Batches to process: [[0, 1, 2, 3, 4, 5], [6, 7, 8, 9, 10, 11], [12, 13, 14, 15, 16, 17], [18, 19, 20, 21, 22, 23], [24, 25, 26, 27]]
Processed batches: [[0.0, 0.023809523809523808, 0.047619047619047616, 0.07142857142857142, 0.09523809523809523, 0.11904761904761904], [0.14285714285714285, 0.16666666666666666, 0.19047619047619047, 0.21428571428571427, 0.23809523809523808, 0.2619047619047619], [0.2857142857142857, 0.30952380952380953, 0.3333333333333333, 0.35714285714285715, 0.38095238095238093, 0.40476190476190477], [0.42857142857142855, 0.4523809523809524, 0.47619047619047616, 0.5, 0.5238095238095238, 0.5476190476190477], [0.5714285714285714, 0.5952380952380952, 0.6190476190476191, 0.6428571428571429]]

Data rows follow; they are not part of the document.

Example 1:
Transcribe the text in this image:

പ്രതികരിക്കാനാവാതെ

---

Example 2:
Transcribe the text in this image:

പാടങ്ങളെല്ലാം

### Cell 3: consume a list of generated batches

Example input: `[[0.0, 0.0238], [0.0476, 0.0714], [0.0952]]`

In [4]:
# split: retrieve batches
print(f'Processed batches: {processed_batches}')

# Transform the batches back into a single list
from itertools import chain
processed_items = list(chain(*processed_batches))
print(f'Processed items: {processed_items}')

Processed batches: [[0.0, 0.023809523809523808, 0.047619047619047616, 0.07142857142857142, 0.09523809523809523, 0.11904761904761904], [0.14285714285714285, 0.16666666666666666, 0.19047619047619047, 0.21428571428571427, 0.23809523809523808, 0.2619047619047619], [0.2857142857142857, 0.30952380952380953, 0.3333333333333333, 0.35714285714285715, 0.38095238095238093, 0.40476190476190477], [0.42857142857142855, 0.4523809523809524, 0.47619047619047616, 0.5, 0.5238095238095238, 0.5476190476190477], [0.5714285714285714, 0.5952380952380952, 0.6190476190476191, 0.6428571428571429]]
Processed items: [0.0, 0.023809523809523808, 0.047619047619047616, 0.07142857142857142, 0.09523809523809523, 0.11904761904761904, 0.14285714285714285, 0.16666666666666666, 0.19047619047619047, 0.21428571428571427, 0.23809523809523808, 0.2619047619047619, 0.2857142857142857, 0.30952380952380953, 0.3333333333333333, 0.35714285714285715, 0.38095238095238093, 0.40476190476190477, 0.42857142857142855, 0.4523809523809524, 0.